Stored data entries
==============================

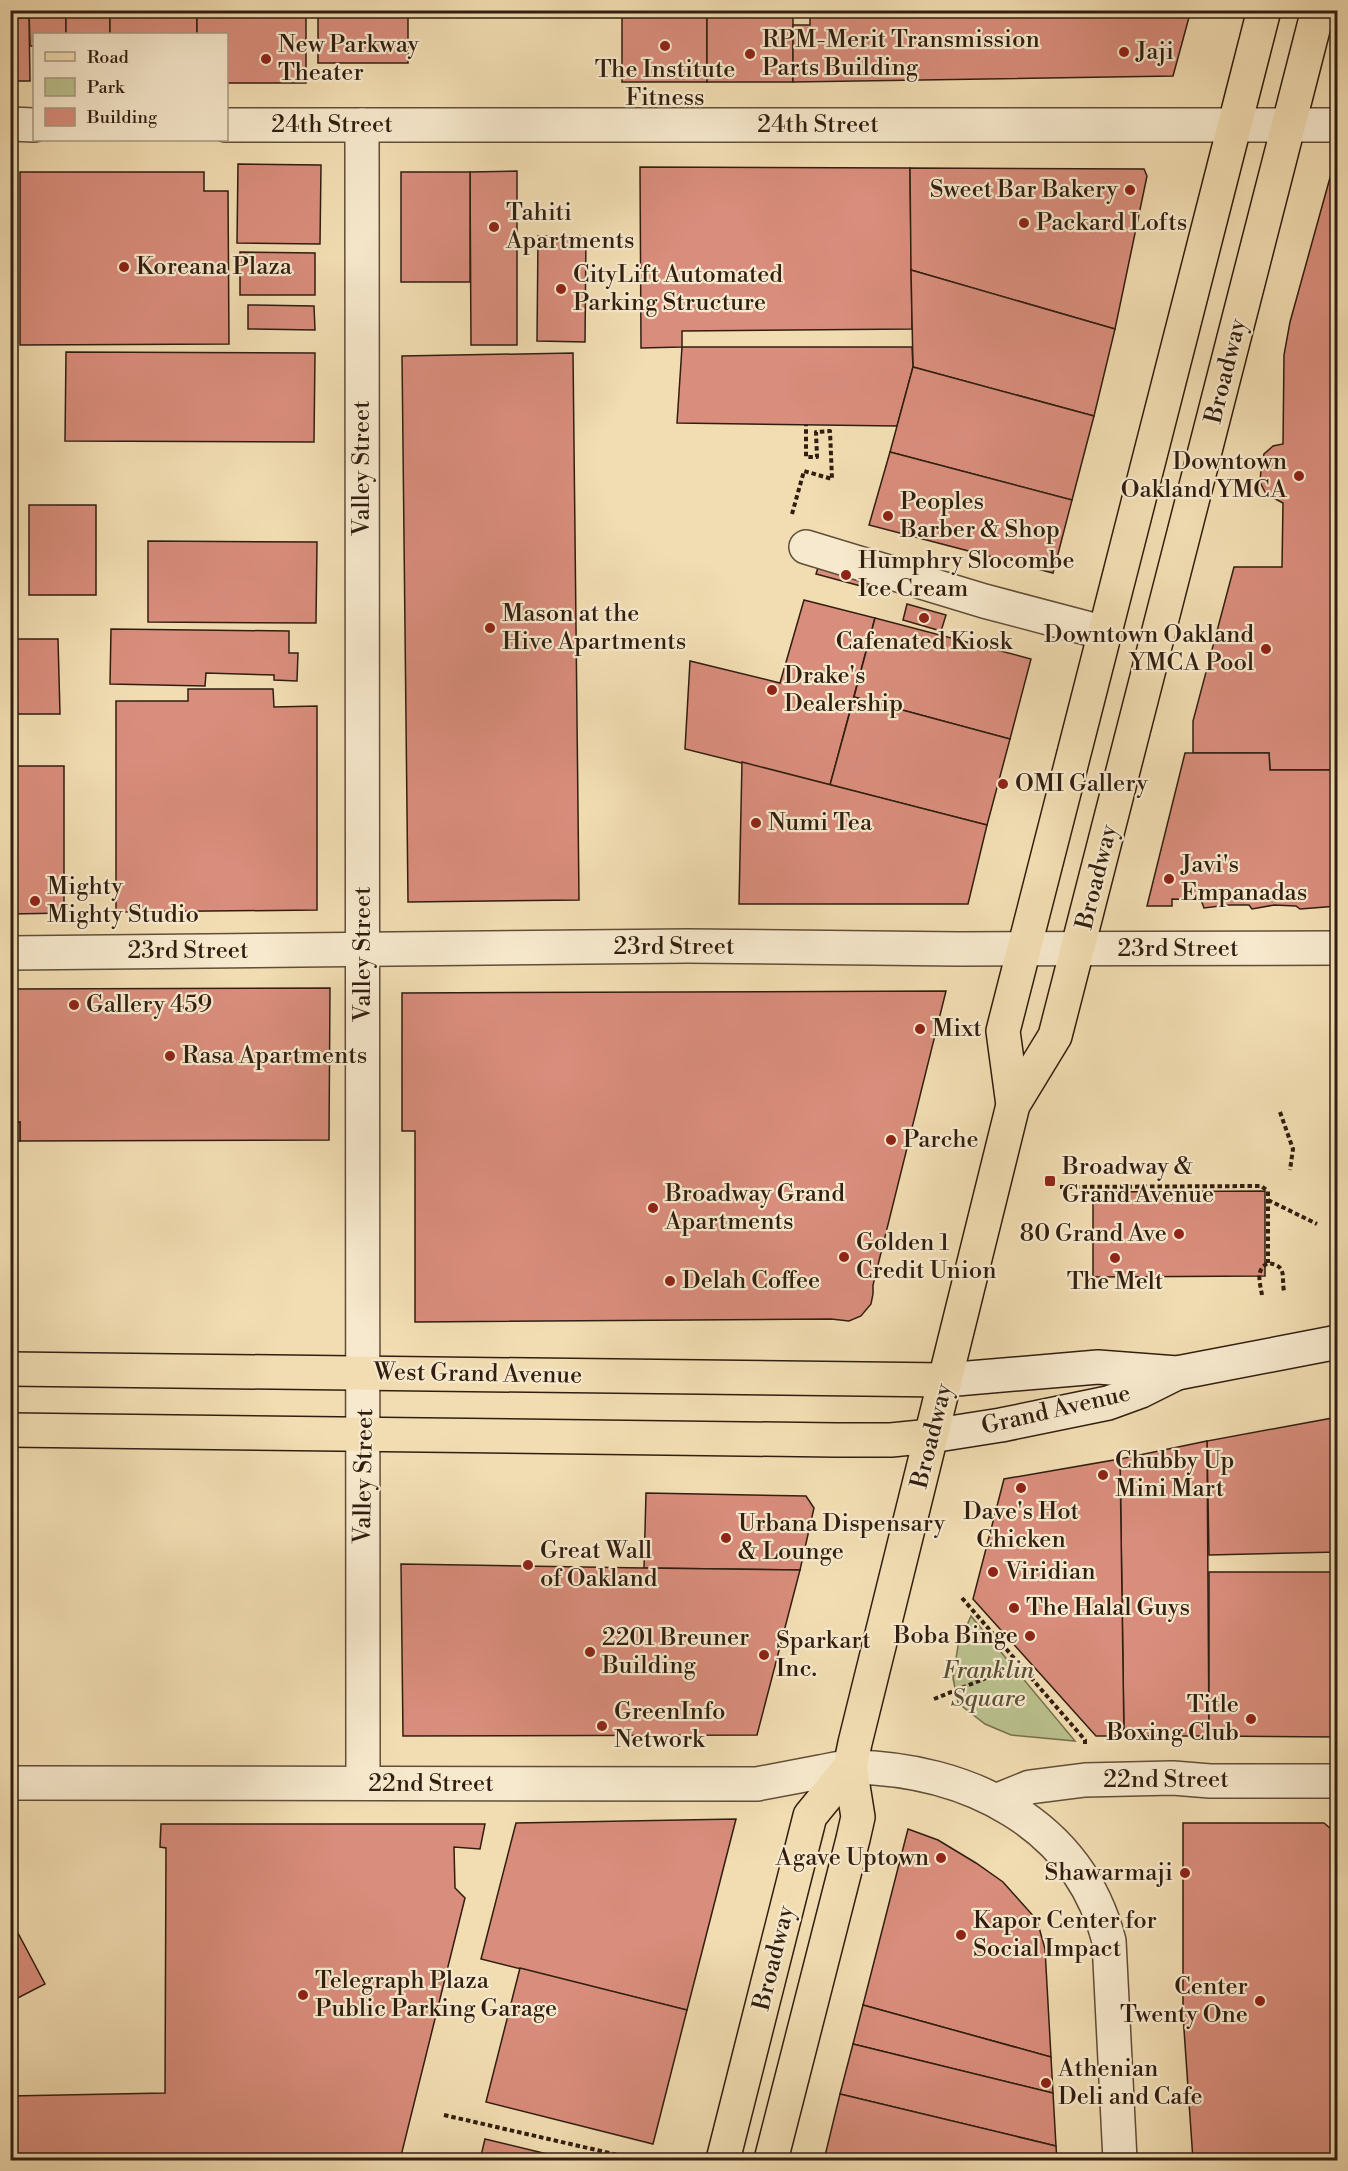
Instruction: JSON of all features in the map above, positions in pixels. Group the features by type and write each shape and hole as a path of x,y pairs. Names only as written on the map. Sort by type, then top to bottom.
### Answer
{"main road":[{"name":"Broadway","path":"1013,1105 1003,1031 1264,10"},
{"name":"Broadway","path":"771,2160 858,1817 850,1767 1013,1105 1055,1036 1318,10"},
{"name":"West Grand Avenue","path":"10,1369 945,1380"},
{"path":"10,1430 836,1440 891,1440 931,1436"},
{"name":"Broadway","path":"723,2160 810,1816 850,1767"}],"street":[{"path":"10,124 33,124"},
{"name":"24th Street","path":"228,125 1338,125"},
{"name":"Valley Street","path":"362,125 365,1373 363,1783"},
{"path":"798,533 984,601 1105,633"},
{"name":"23rd Street","path":"10,953 688,946 1025,949 1338,948"},
{"name":"Grand Avenue","path":"945,1380 1098,1367 1177,1373 1338,1342"},
{"name":"Grand Avenue","path":"931,1436 1001,1425 1108,1402 1141,1391 1177,1373"},
{"name":"22nd Street","path":"10,1784 757,1784 850,1767 913,1772 951,1781 998,1800 1035,1826 1058,1846 1076,1870 1103,1918 1109,1941 1120,2160"},
{"name":"22nd Street","path":"998,1800 1030,1787 1085,1780 1173,1778 1210,1781 1338,1781"}],"path":[{"path":"798,533 804,471 832,479 830,431 816,432 817,457 806,457 806,425"},
{"path":"1280,1112 1293,1149 1290,1170"},
{"path":"1060,1187 1261,1186 1268,1191 1268,1263"},
{"path":"1268,1200 1317,1224"},
{"path":"1262,1295 1259,1273 1261,1268 1268,1263 1278,1264 1282,1269 1284,1291"},
{"path":"962,1598 1085,1740 1085,1748"},
{"path":"934,1699 1021,1664"},
{"path":"444,2115 640,2160"}],"green space":[{"name":"Franklin Square","path":"971,1616 1075,1741 1011,1735 985,1724 958,1703 953,1678 958,1646"}],"building":[{"path":"29,10 66,10 66,33 33,33 33,46 30,46"},
{"path":"66,10 110,10 110,33 66,33"},
{"path":"110,10 197,10 197,33 110,33"},
{"name":"New Parkway Theater","path":"197,10 306,10 306,83 228,83 228,33 197,33"},
{"path":"318,10 408,10 408,63 318,63"},
{"name":"The Institute Fitness","path":"622,10 707,10 707,82 622,82"},
{"name":"RPM-Merit Transmission Parts Building","path":"707,10 793,10 793,82 707,82"},
{"path":"810,10 1191,10 1173,76 793,82 793,25 810,25"},
{"path":"10,18 29,18 30,81 10,81"},
{"path":"238,164 321,165 320,244 237,243"},
{"path":"640,167 910,168 912,329 682,331 682,347 641,348"},
{"name":"Packard Lofts","path":"910,168 1144,169 1147,176 1115,329 911,270"},
{"name":"Tahiti Apartments","path":"517,171 517,345 471,345 470,172"},
{"name":"Koreana Plaza","path":"20,172 204,172 204,191 228,191 229,344 20,345"},
{"path":"401,172 470,172 470,282 401,282"},
{"name":"Downtown Oakland YMCA","path":"1331,174 1338,174 1338,770 1270,770 1269,753 1193,753 1193,721 1234,567 1282,567 1283,503 1266,494 1260,482 1261,470 1264,454 1273,446 1283,444 1284,355 1290,322"},
{"name":"CityLift Automated Parking Structure","path":"538,236 586,236 585,342 537,341"},
{"path":"240,252 315,253 315,295 240,295"},
{"path":"911,270 1115,329 1094,416 913,367"},
{"path":"248,305 314,306 315,330 248,329"},
{"path":"682,347 912,347 913,367 897,426 677,423"},
{"path":"66,352 315,353 314,442 65,441"},
{"name":"Mason at the Hive Apartments","path":"573,353 579,900 408,902 402,356"},
{"path":"913,367 1094,416 1072,500 890,452"},
{"path":"890,452 1072,500 1053,573 869,525"},
{"path":"29,505 96,505 96,595 29,595"},
{"path":"148,541 317,542 316,623 148,622"},
{"name":"Humphry Slocombe Ice Cream","path":"820,561 876,575 872,589 816,574"},
{"name":"Drake's Dealership","path":"804,600 875,618 830,785 685,749 690,661 780,683"},
{"name":"Cafenated Kiosk","path":"907,604 946,615 941,631 903,620"},
{"path":"875,618 1031,659 1010,739 854,697"},
{"path":"111,629 289,631 289,653 298,653 297,681 274,680 274,675 206,673 205,686 110,684"},
{"path":"10,639 58,639 60,714 10,714"},
{"path":"188,689 273,689 274,707 317,706 317,910 116,912 116,701 188,701"},
{"path":"854,697 1010,739 987,825 830,785"},
{"path":"1185,753 1269,753 1270,770 1338,770 1338,906 1300,909 1296,906 1274,905 1252,909 1249,905 1228,905 1204,908 1201,900 1172,899 1172,906 1147,906"},
{"path":"742,762 987,825 968,904 739,904"},
{"path":"10,766 64,766 64,913 12,914"},
{"name":"Rasa Apartments","path":"330,988 329,1140 20,1141 20,1122 10,1123 10,989"},
{"name":"Broadway Grand Apartments","path":"946,991 873,1285 871,1304 861,1316 849,1321 831,1319 415,1322 415,1131 402,1131 402,993"},
{"path":"20,1122 20,1141 10,1141 10,1123"},
{"name":"80 Grand Ave","path":"1265,1191 1265,1276 1093,1277 1093,1192"},
{"path":"1338,1417 1338,1552 1209,1555 1207,1441"},
{"path":"1207,1441 1209,1736 1124,1736 1120,1459"},
{"path":"1120,1459 1124,1736 1096,1736 973,1599 1004,1479"},
{"name":"Urbana Dispensary & Lounge","path":"646,1493 806,1496 814,1508 800,1570 644,1568"},
{"name":"2201 Breuner Building","path":"401,1564 800,1570 757,1735 403,1736"},
{"path":"1209,1572 1338,1572 1338,1737 1209,1736"},
{"path":"736,1819 687,2010 481,1959 516,1823"},
{"name":"Center Twenty One","path":"1183,1823 1324,1823 1338,1835 1338,2160 1193,2160 1183,2015"},
{"name":"Telegraph Plaza Public Parking Garage","path":"161,1824 485,1824 480,1849 454,1847 455,1888 465,1898 400,2160 10,2160 10,2096 165,2093 166,1848 160,1847"},
{"name":"Kapor Center for Social Impact","path":"908,1829 938,1840 1003,1882 1037,1920 1045,1949 1051,2057 863,2005"},
{"path":"10,1918 45,1984 10,2002"},
{"path":"520,1968 687,2010 653,2144 486,2102"},
{"path":"863,2005 1051,2057 1053,2093 853,2044"},
{"path":"853,2044 1053,2093 1056,2146 840,2094"},
{"path":"840,2094 1056,2146 1057,2160 824,2160"},
{"path":"485,2139 572,2160 480,2160"}],"place":[{"name":"The Institute Fitness","path":"665,46"},
{"name":"Jaji","path":"1124,52"},
{"name":"RPM-Merit Transmission Parts Building","path":"750,54"},
{"name":"New Parkway Theater","path":"266,59"},
{"name":"Sweet Bar Bakery","path":"1130,190"},
{"name":"Packard Lofts","path":"1024,223"},
{"name":"Tahiti Apartments","path":"494,227"},
{"name":"Koreana Plaza","path":"124,267"},
{"name":"CityLift Automated Parking Structure","path":"561,289"},
{"name":"Downtown Oakland YMCA","path":"1299,476"},
{"name":"Peoples Barber & Shop","path":"888,516"},
{"name":"Humphry Slocombe Ice Cream","path":"846,575"},
{"name":"Cafenated Kiosk","path":"924,618"},
{"name":"Mason at the Hive Apartments","path":"490,628"},
{"name":"Downtown Oakland YMCA Pool","path":"1266,649"},
{"name":"Drake's Dealership","path":"772,690"},
{"name":"OMI Gallery","path":"1003,784"},
{"name":"Numi Tea","path":"756,823"},
{"name":"Javi's Empanadas","path":"1169,879"},
{"name":"Mighty Mighty Studio","path":"35,901"},
{"name":"Gallery 459","path":"74,1005"},
{"name":"Mixt","path":"920,1029"},
{"name":"Rasa Apartments","path":"170,1056"},
{"name":"Parche","path":"891,1140"},
{"name":"Broadway & Grand Avenue","path":"1050,1181"},
{"name":"Broadway Grand Apartments","path":"653,1208"},
{"name":"80 Grand Ave","path":"1179,1234"},
{"name":"Golden 1 Credit Union","path":"844,1257"},
{"name":"The Melt","path":"1115,1258"},
{"name":"Delah Coffee","path":"670,1281"},
{"name":"Chubby Up Mini Mart","path":"1103,1475"},
{"name":"Dave's Hot Chicken","path":"1021,1488"},
{"name":"Urbana Dispensary & Lounge","path":"726,1538"},
{"name":"Great Wall of Oakland","path":"528,1565"},
{"name":"Viridian","path":"993,1572"},
{"name":"The Halal Guys","path":"1014,1608"},
{"name":"Boba Binge","path":"1030,1636"},
{"name":"2201 Breuner Building","path":"590,1652"},
{"name":"Sparkart Inc.","path":"764,1655"},
{"name":"Title Boxing Club","path":"1251,1719"},
{"name":"GreenInfo Network","path":"602,1726"},
{"name":"Agave Uptown","path":"941,1858"},
{"name":"Shawarmaji","path":"1185,1873"},
{"name":"Kapor Center for Social Impact","path":"961,1935"},
{"name":"Telegraph Plaza Public Parking Garage","path":"303,1995"},
{"name":"Center Twenty One","path":"1260,2001"},
{"name":"Athenian Deli and Cafe","path":"1046,2083"}]}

==============================

=== What you need to do ===
With no other words, state how many lines above hold the word "Transmission".

=== Result of the task ===
2